* _Record extracts_:
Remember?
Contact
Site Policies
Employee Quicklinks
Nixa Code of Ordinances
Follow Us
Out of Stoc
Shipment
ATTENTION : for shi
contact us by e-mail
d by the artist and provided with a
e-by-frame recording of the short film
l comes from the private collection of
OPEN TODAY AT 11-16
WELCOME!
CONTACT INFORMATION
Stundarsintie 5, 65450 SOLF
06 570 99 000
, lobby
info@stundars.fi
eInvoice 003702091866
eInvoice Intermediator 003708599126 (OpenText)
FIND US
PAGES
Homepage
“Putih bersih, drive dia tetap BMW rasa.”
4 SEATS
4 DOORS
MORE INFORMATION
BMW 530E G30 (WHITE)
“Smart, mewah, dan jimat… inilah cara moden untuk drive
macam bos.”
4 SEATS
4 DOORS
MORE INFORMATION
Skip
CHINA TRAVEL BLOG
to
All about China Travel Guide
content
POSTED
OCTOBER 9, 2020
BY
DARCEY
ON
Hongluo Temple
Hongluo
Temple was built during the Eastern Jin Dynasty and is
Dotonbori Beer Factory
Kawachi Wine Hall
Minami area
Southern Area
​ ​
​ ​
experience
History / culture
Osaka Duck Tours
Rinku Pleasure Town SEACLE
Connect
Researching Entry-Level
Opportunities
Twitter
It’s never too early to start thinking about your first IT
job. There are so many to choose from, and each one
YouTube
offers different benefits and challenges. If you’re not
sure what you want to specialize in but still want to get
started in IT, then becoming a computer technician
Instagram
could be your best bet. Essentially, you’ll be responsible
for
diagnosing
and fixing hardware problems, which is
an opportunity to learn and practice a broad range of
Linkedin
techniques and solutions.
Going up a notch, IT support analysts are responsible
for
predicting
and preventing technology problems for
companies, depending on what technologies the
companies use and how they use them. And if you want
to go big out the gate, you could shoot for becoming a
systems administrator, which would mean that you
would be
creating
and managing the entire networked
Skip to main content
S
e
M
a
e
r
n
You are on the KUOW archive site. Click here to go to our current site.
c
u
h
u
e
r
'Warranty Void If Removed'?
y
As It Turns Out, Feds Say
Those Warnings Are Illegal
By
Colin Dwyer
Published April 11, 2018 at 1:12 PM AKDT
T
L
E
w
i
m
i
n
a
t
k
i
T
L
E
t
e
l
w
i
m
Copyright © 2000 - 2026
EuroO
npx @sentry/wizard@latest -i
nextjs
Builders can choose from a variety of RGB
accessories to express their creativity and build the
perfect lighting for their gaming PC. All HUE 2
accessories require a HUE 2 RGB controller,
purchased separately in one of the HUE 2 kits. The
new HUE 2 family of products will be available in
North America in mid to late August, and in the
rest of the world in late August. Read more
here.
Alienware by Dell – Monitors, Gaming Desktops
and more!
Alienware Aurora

* _Your objective_: Return the lines above verbatim, from the first one through the line containing "OPEN TODAY AT 11-16", including both ends.

* _Solution_:
Remember?
Contact
Site Policies
Employee Quicklinks
Nixa Code of Ordinances
Follow Us
Out of Stoc
Shipment
ATTENTION : for shi
contact us by e-mail
d by the artist and provided with a
e-by-frame recording of the short film
l comes from the private collection of
OPEN TODAY AT 11-16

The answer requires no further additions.